[WIP] Use nuspell for spelling correction#1246
Conversation
This is the initial version of using nuspell for spelling correction, which yet has to be tuned. Note that libnuspell must be available as a dependency. Xapian-based code for spelling correction is not deleted.
|
@veloman-yunkan This is a very good news to see this draft. Does it implement openzim/libzim#1012 as well? It is important we validate the results with @gremid before merging and releasing a new libkiwix. |
Yes.
Sure |
This is a temporary change to facilitate playing with different affix rules.
|
For DWDS data Nuspell doesn't work well out of the box or using the Hunspell spellchecking configuration for German. However I believe that it can be made to work satisfactorily with additional rules tailored to the language learning use-model. I am providing a test package that can be used to experiment with nuspell-based spelling correction on Linux (see the README inside). |
Very worried about this assessment. To me, considering the importance of the german language in general and dwds in particular, I take it as a hint that Nuspell is not the proper tooling. We can not agford to tune the tool for all the main languages. |
|
For what it is worth, I also doubt that a spell-checking library is the right approach. It certainly has some functional overlap when matching entries in a given dictionary — additional features that cater to misspellings beyond what is in such a dictionary, i .e. language-specific support for word formation, affix stripping etc., are not of much use when dealing with a finite set of potential matches. If I were left to my (JVM-related) devices, I would use the fuzzy search functionality as provided by Apache Lucene or something comparable based on an n-gram index. But I do not know the C/C++ ecosystem for such libraries. |
@gremid I can agree with your opinion if it pertains solely to the DWDS application. I don't know much about it, but as far as I understand it targets learners of German. Mistakes made in short exercises by novices in a language can be quite different from those made by native speakers in longer texts in casual writing. In the latter case misspellings can be mostly typos (a result of fast typing), whereas in the former case mistakes originate from poor command of the language and can vary depending on the native language of the learner. For example, a (literate) native German speaker would hardly have ever spelled Stuhl as Schtuhl, but such a misspelling can be expected from a new learner struggling with the phonetics of German digraphs st & sp at the beginning of syllables. However, as far as spellchecking functionality is considered in the context of libzim I don't see why a general purpose spellchecking solution should be inferior to a custom one.

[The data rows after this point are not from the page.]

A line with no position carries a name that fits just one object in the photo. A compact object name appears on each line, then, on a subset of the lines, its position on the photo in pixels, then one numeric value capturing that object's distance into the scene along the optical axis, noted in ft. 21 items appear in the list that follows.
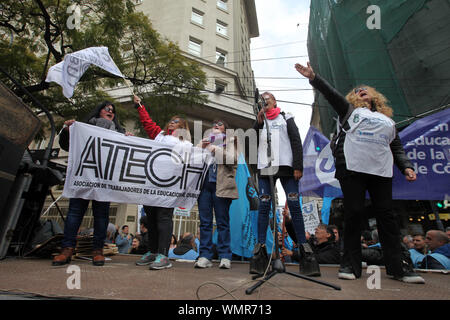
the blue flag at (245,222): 15.07
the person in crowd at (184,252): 14.36
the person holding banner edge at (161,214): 9.21
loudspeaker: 7.90
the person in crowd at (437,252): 10.97
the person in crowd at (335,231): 14.78
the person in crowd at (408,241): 22.50
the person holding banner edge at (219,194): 10.32
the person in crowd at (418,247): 14.03
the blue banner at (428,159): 13.60
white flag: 12.25
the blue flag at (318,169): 18.63
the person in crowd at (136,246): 19.53
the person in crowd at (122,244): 22.59
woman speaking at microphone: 7.84
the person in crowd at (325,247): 12.27
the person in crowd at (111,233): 22.80
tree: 23.35
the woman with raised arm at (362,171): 7.82
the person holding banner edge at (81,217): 9.13
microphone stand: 5.66
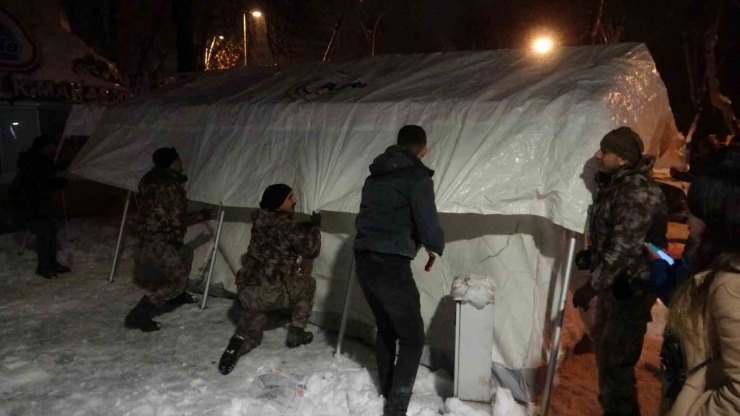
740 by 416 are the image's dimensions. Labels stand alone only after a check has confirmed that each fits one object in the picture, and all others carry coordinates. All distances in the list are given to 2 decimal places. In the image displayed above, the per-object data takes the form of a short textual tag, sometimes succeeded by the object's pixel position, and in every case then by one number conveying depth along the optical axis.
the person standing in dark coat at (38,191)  7.47
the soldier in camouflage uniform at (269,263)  4.89
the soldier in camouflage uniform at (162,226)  5.81
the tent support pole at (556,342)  4.09
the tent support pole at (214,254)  6.06
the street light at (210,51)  18.69
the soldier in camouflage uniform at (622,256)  3.56
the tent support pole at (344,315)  5.09
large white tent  4.26
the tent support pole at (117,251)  7.25
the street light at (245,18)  14.99
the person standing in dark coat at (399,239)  3.79
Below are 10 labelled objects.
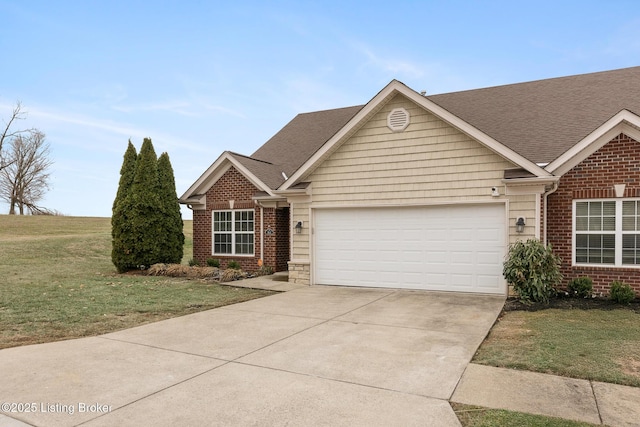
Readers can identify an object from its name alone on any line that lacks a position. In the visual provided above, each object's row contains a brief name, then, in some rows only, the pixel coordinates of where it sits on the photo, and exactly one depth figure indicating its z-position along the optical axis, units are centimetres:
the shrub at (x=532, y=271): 900
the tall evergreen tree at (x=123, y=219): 1482
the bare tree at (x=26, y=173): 4434
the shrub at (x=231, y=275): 1315
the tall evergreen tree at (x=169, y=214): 1537
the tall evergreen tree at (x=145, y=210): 1480
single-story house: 962
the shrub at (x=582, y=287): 955
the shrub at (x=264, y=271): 1428
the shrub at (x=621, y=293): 905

@kelson42 We need to define why we need spellchecking in libkiwix (or, later, in libzim). With nuspell we can achieve general-purpose spellchecking while at the same time providing possibility for special-purpose adjustments by client applications.

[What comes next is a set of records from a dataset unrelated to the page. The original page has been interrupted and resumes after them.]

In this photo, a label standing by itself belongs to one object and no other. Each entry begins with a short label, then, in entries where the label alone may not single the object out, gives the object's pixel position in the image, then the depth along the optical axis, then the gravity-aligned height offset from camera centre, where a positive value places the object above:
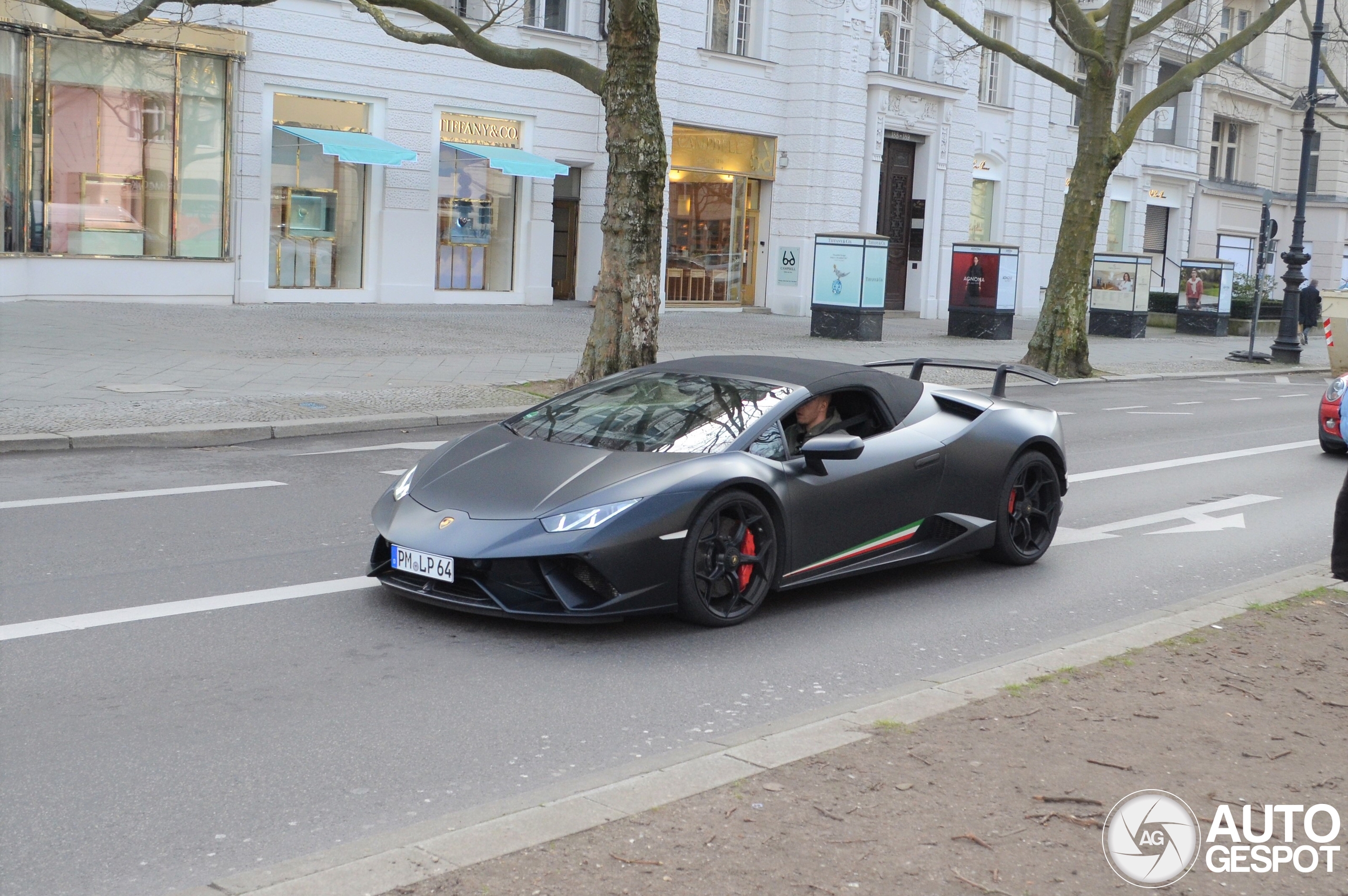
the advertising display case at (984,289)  28.59 +0.11
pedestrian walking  32.75 +0.13
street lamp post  28.55 +0.72
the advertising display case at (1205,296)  35.91 +0.27
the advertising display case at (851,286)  25.97 +0.01
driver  7.14 -0.67
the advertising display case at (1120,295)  32.97 +0.16
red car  13.79 -0.98
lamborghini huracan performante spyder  6.27 -0.99
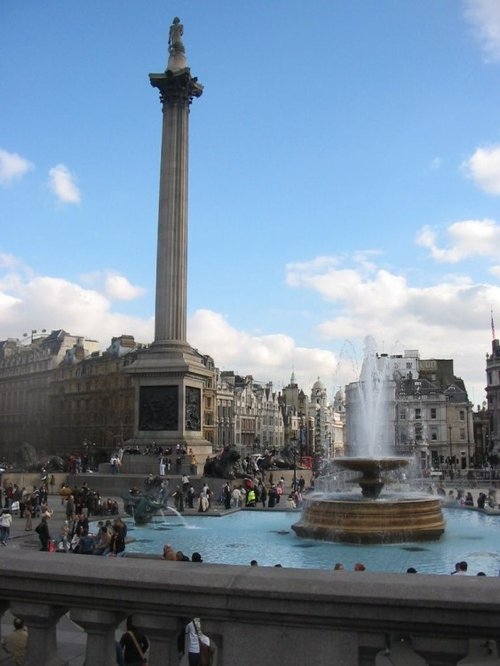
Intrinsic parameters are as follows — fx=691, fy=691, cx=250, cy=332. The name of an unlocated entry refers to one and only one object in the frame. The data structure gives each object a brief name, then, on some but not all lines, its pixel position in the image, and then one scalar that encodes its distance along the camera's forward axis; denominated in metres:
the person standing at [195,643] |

Lest there be any confusion, let me make it clear that nuspell in my prototype implementation is used exclusively as a spellchecking engine without any access to the language dictionaries. The "dictionary" data for it is created from the titles of the ZIM articles. |
I did not express myself very clearly. My point was that Stuhl vs. Schtuhl has a Levenshtein distance of 2 and should therefore be matched by any suggestion technique covering that distance. It is independent of the origin of the misspelling, i.e., which user cohort is more prone to such misspellings. As documented in https://github.com/gremid/xapian-spelling-suggestions/blob/main/test_spelling_suggestion.py#L12-L13 for some typical misspellings in our test dataset, covering a Levenshtein distance of 3 is needed for all tests to pass. But even with an acceptable distance of 2 we would cover a substantial subset in a language-independent way. This is why I would not want to tune Nuspell by manually adding rules, but would instead be happy with a technique that generally allows lookups for any match within a defined distance (2 or 3 are up for debate). |
Fixes openzim/libzim#1014
Fixes openzim/libzim#1012
This is the initial version of using nuspell for spelling correction, which yet has to be tuned.
Note that libnuspell must be available as a dependency.
Xapian-based code for spelling correction is not deleted.